▶ _To do_
Repeat the records below verbatim and include no pictures.

▶ _Source material_
——————————

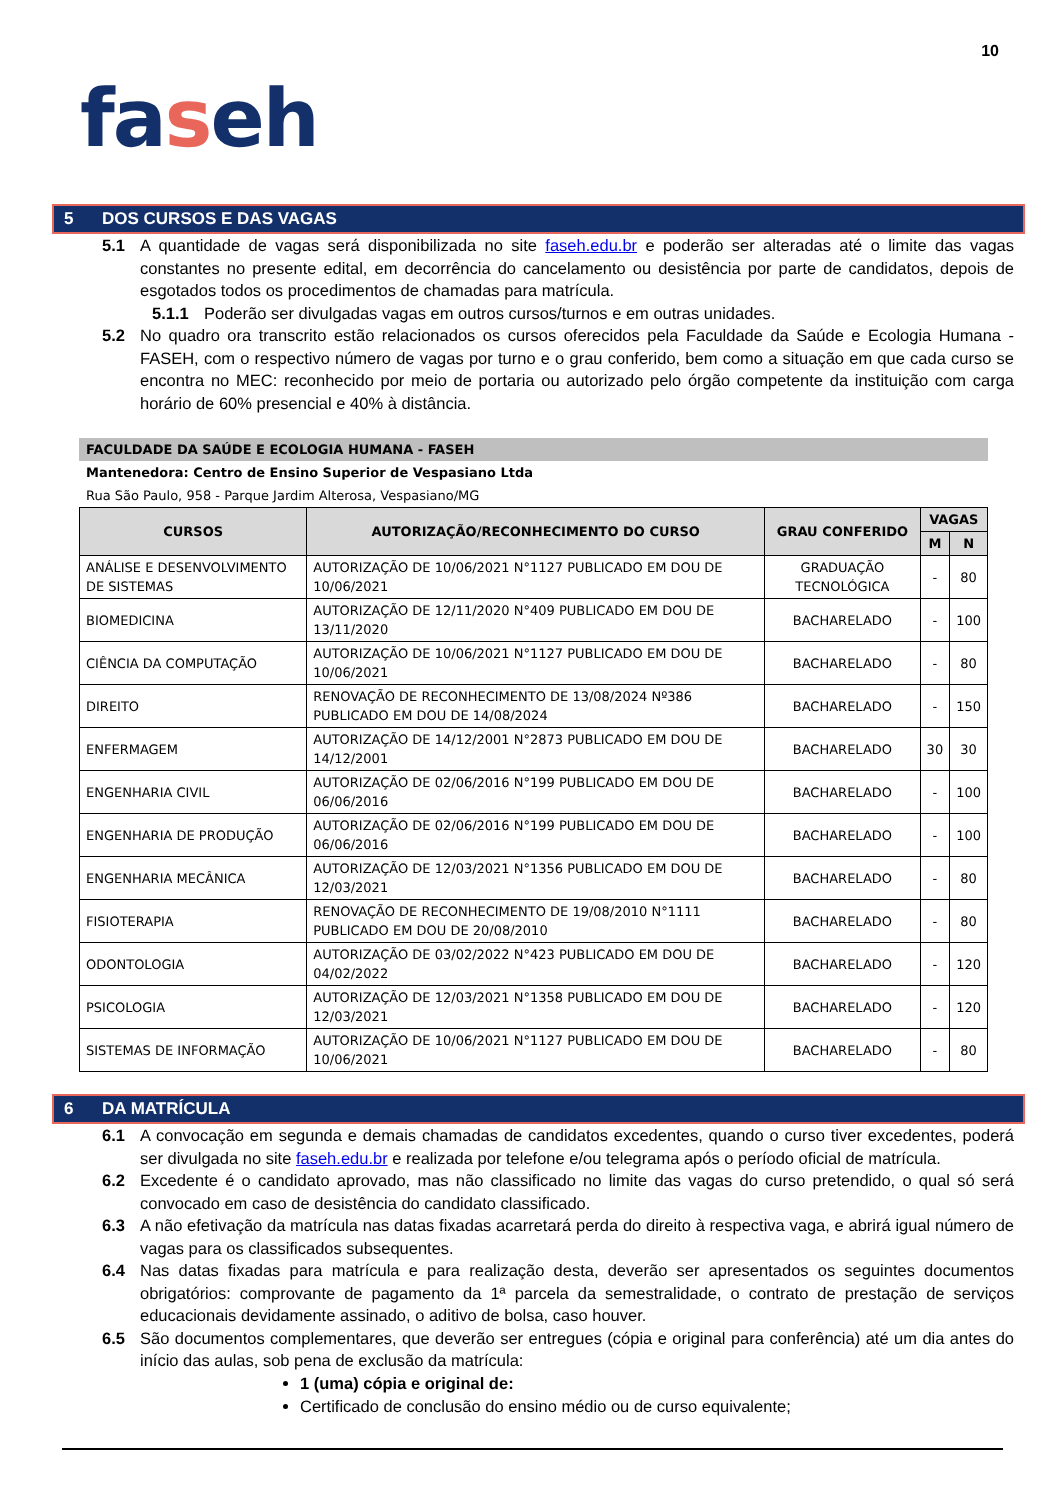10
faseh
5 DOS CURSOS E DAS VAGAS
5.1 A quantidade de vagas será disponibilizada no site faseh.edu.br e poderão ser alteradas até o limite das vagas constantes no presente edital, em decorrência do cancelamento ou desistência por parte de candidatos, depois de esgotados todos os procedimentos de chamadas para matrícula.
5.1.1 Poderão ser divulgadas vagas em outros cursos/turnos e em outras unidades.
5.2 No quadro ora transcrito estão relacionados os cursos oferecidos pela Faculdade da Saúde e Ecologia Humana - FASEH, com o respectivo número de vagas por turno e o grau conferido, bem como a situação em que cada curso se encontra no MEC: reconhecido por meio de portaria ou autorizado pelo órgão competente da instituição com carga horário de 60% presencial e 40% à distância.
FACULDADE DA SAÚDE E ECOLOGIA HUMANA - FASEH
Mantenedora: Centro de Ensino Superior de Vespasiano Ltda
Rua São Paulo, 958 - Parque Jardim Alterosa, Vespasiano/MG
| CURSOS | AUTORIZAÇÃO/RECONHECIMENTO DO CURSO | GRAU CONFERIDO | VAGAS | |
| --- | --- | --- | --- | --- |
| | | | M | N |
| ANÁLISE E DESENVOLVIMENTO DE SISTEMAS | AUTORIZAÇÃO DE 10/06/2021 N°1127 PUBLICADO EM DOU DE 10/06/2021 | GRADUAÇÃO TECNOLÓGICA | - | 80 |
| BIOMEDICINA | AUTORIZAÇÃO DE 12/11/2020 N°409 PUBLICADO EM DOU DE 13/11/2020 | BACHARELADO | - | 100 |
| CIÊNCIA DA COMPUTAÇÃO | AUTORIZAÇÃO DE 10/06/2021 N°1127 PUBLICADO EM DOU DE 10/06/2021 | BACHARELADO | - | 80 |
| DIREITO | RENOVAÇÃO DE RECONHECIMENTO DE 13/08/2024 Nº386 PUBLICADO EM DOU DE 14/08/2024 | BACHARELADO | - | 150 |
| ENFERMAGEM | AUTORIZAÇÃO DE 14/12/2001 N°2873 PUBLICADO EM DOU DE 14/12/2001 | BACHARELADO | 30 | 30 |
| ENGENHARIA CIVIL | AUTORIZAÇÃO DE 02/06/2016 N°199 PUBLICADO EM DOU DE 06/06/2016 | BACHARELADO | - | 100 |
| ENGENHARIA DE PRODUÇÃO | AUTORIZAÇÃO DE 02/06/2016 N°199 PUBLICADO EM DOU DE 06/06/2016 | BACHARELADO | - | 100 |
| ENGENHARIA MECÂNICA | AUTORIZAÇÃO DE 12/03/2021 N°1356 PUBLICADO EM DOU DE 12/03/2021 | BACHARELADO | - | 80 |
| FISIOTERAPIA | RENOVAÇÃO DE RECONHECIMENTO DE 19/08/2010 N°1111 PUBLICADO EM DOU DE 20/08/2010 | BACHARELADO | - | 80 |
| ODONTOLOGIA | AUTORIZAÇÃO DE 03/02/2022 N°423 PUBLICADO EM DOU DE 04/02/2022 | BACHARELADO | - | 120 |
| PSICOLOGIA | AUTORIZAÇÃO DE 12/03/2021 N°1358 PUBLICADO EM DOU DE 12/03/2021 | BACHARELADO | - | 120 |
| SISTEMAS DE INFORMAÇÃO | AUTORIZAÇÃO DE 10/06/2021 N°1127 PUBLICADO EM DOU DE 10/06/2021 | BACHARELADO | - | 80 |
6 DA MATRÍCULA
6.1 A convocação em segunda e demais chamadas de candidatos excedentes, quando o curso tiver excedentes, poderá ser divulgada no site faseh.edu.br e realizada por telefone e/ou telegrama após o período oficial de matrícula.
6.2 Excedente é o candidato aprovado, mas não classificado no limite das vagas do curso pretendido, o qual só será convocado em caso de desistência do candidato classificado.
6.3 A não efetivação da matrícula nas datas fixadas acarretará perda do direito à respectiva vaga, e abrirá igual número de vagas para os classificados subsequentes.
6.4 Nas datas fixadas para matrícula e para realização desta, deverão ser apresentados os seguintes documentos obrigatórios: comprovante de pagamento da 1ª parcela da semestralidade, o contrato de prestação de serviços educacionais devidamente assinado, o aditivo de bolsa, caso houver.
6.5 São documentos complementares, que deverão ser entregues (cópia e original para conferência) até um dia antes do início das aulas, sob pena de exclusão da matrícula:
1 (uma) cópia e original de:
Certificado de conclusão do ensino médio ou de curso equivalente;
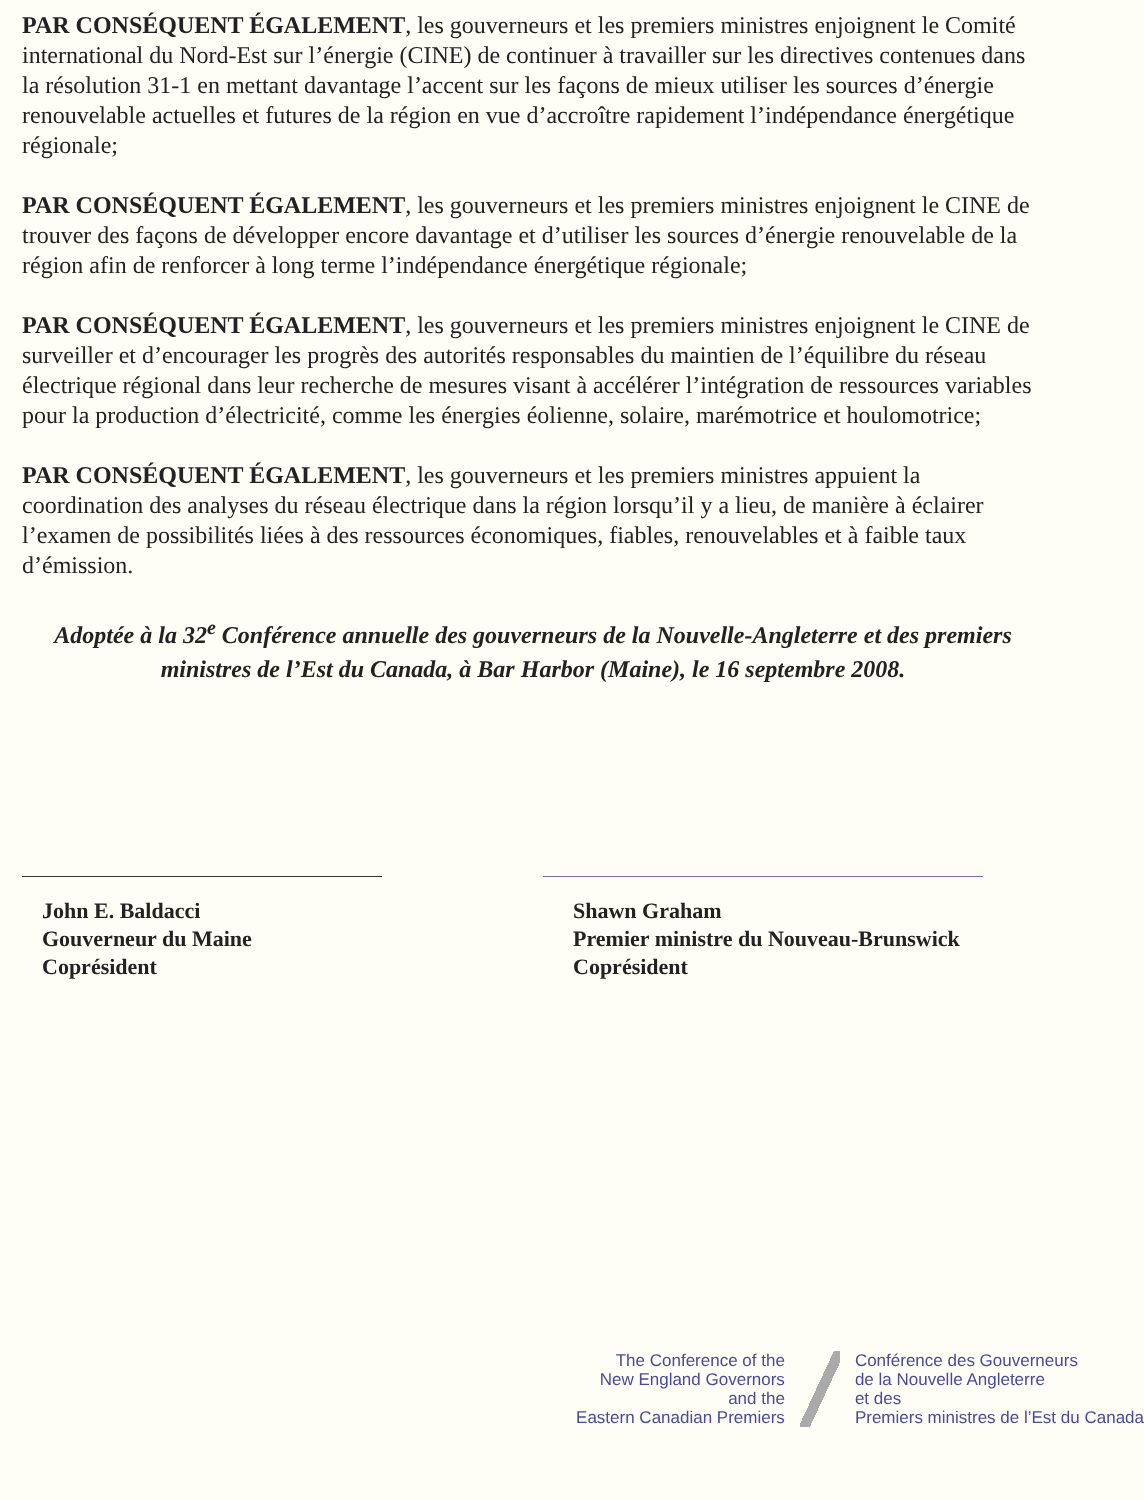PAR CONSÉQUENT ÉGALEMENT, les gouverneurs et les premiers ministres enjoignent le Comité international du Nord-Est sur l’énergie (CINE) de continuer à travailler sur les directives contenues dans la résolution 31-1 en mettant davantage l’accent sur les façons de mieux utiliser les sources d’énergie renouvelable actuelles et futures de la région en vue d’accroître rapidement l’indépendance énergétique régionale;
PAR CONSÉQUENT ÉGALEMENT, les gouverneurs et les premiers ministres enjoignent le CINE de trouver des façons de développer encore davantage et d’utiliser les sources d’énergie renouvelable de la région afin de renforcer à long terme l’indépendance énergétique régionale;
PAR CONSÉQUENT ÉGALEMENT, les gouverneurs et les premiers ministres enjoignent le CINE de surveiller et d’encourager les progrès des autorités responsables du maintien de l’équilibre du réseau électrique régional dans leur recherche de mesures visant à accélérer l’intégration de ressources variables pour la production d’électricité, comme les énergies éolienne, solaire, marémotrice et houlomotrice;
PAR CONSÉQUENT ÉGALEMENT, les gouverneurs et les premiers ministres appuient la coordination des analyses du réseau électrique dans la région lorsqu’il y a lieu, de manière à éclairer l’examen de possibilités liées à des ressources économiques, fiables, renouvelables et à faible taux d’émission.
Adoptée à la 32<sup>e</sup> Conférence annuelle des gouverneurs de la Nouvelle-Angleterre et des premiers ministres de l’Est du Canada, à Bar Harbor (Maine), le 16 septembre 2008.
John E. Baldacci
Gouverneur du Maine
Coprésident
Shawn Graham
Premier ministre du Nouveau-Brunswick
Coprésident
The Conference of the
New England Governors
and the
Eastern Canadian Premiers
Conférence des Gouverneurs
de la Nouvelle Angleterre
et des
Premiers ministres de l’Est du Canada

——————————

▶ _Solution to this exercise_
10
faseh
5 DOS CURSOS E DAS VAGAS
5.1 A quantidade de vagas será disponibilizada no site faseh.edu.br e poderão ser alteradas até o limite das vagas constantes no presente edital, em decorrência do cancelamento ou desistência por parte de candidatos, depois de esgotados todos os procedimentos de chamadas para matrícula.
5.1.1 Poderão ser divulgadas vagas em outros cursos/turnos e em outras unidades.
5.2 No quadro ora transcrito estão relacionados os cursos oferecidos pela Faculdade da Saúde e Ecologia Humana - FASEH, com o respectivo número de vagas por turno e o grau conferido, bem como a situação em que cada curso se encontra no MEC: reconhecido por meio de portaria ou autorizado pelo órgão competente da instituição com carga horário de 60% presencial e 40% à distância.
FACULDADE DA SAÚDE E ECOLOGIA HUMANA - FASEH
Mantenedora: Centro de Ensino Superior de Vespasiano Ltda
Rua São Paulo, 958 - Parque Jardim Alterosa, Vespasiano/MG
| CURSOS | AUTORIZAÇÃO/RECONHECIMENTO DO CURSO | GRAU CONFERIDO | VAGAS | |
| --- | --- | --- | --- | --- |
| | | | M | N |
| ANÁLISE E DESENVOLVIMENTO DE SISTEMAS | AUTORIZAÇÃO DE 10/06/2021 N°1127 PUBLICADO EM DOU DE 10/06/2021 | GRADUAÇÃO TECNOLÓGICA | - | 80 |
| BIOMEDICINA | AUTORIZAÇÃO DE 12/11/2020 N°409 PUBLICADO EM DOU DE 13/11/2020 | BACHARELADO | - | 100 |
| CIÊNCIA DA COMPUTAÇÃO | AUTORIZAÇÃO DE 10/06/2021 N°1127 PUBLICADO EM DOU DE 10/06/2021 | BACHARELADO | - | 80 |
| DIREITO | RENOVAÇÃO DE RECONHECIMENTO DE 13/08/2024 Nº386 PUBLICADO EM DOU DE 14/08/2024 | BACHARELADO | - | 150 |
| ENFERMAGEM | AUTORIZAÇÃO DE 14/12/2001 N°2873 PUBLICADO EM DOU DE 14/12/2001 | BACHARELADO | 30 | 30 |
| ENGENHARIA CIVIL | AUTORIZAÇÃO DE 02/06/2016 N°199 PUBLICADO EM DOU DE 06/06/2016 | BACHARELADO | - | 100 |
| ENGENHARIA DE PRODUÇÃO | AUTORIZAÇÃO DE 02/06/2016 N°199 PUBLICADO EM DOU DE 06/06/2016 | BACHARELADO | - | 100 |
| ENGENHARIA MECÂNICA | AUTORIZAÇÃO DE 12/03/2021 N°1356 PUBLICADO EM DOU DE 12/03/2021 | BACHARELADO | - | 80 |
| FISIOTERAPIA | RENOVAÇÃO DE RECONHECIMENTO DE 19/08/2010 N°1111 PUBLICADO EM DOU DE 20/08/2010 | BACHARELADO | - | 80 |
| ODONTOLOGIA | AUTORIZAÇÃO DE 03/02/2022 N°423 PUBLICADO EM DOU DE 04/02/2022 | BACHARELADO | - | 120 |
| PSICOLOGIA | AUTORIZAÇÃO DE 12/03/2021 N°1358 PUBLICADO EM DOU DE 12/03/2021 | BACHARELADO | - | 120 |
| SISTEMAS DE INFORMAÇÃO | AUTORIZAÇÃO DE 10/06/2021 N°1127 PUBLICADO EM DOU DE 10/06/2021 | BACHARELADO | - | 80 |
6 DA MATRÍCULA
6.1 A convocação em segunda e demais chamadas de candidatos excedentes, quando o curso tiver excedentes, poderá ser divulgada no site faseh.edu.br e realizada por telefone e/ou telegrama após o período oficial de matrícula.
6.2 Excedente é o candidato aprovado, mas não classificado no limite das vagas do curso pretendido, o qual só será convocado em caso de desistência do candidato classificado.
6.3 A não efetivação da matrícula nas datas fixadas acarretará perda do direito à respectiva vaga, e abrirá igual número de vagas para os classificados subsequentes.
6.4 Nas datas fixadas para matrícula e para realização desta, deverão ser apresentados os seguintes documentos obrigatórios: comprovante de pagamento da 1ª parcela da semestralidade, o contrato de prestação de serviços educacionais devidamente assinado, o aditivo de bolsa, caso houver.
6.5 São documentos complementares, que deverão ser entregues (cópia e original para conferência) até um dia antes do início das aulas, sob pena de exclusão da matrícula:
1 (uma) cópia e original de:
Certificado de conclusão do ensino médio ou de curso equivalente;
PAR CONSÉQUENT ÉGALEMENT, les gouverneurs et les premiers ministres enjoignent le Comité international du Nord-Est sur l’énergie (CINE) de continuer à travailler sur les directives contenues dans la résolution 31-1 en mettant davantage l’accent sur les façons de mieux utiliser les sources d’énergie renouvelable actuelles et futures de la région en vue d’accroître rapidement l’indépendance énergétique régionale;
PAR CONSÉQUENT ÉGALEMENT, les gouverneurs et les premiers ministres enjoignent le CINE de trouver des façons de développer encore davantage et d’utiliser les sources d’énergie renouvelable de la région afin de renforcer à long terme l’indépendance énergétique régionale;
PAR CONSÉQUENT ÉGALEMENT, les gouverneurs et les premiers ministres enjoignent le CINE de surveiller et d’encourager les progrès des autorités responsables du maintien de l’équilibre du réseau électrique régional dans leur recherche de mesures visant à accélérer l’intégration de ressources variables pour la production d’électricité, comme les énergies éolienne, solaire, marémotrice et houlomotrice;
PAR CONSÉQUENT ÉGALEMENT, les gouverneurs et les premiers ministres appuient la coordination des analyses du réseau électrique dans la région lorsqu’il y a lieu, de manière à éclairer l’examen de possibilités liées à des ressources économiques, fiables, renouvelables et à faible taux d’émission.
Adoptée à la 32<sup>e</sup> Conférence annuelle des gouverneurs de la Nouvelle-Angleterre et des premiers ministres de l’Est du Canada, à Bar Harbor (Maine), le 16 septembre 2008.
John E. Baldacci
Gouverneur du Maine
Coprésident
Shawn Graham
Premier ministre du Nouveau-Brunswick
Coprésident
The Conference of the
New England Governors
and the
Eastern Canadian Premiers
Conférence des Gouverneurs
de la Nouvelle Angleterre
et des
Premiers ministres de l’Est du Canada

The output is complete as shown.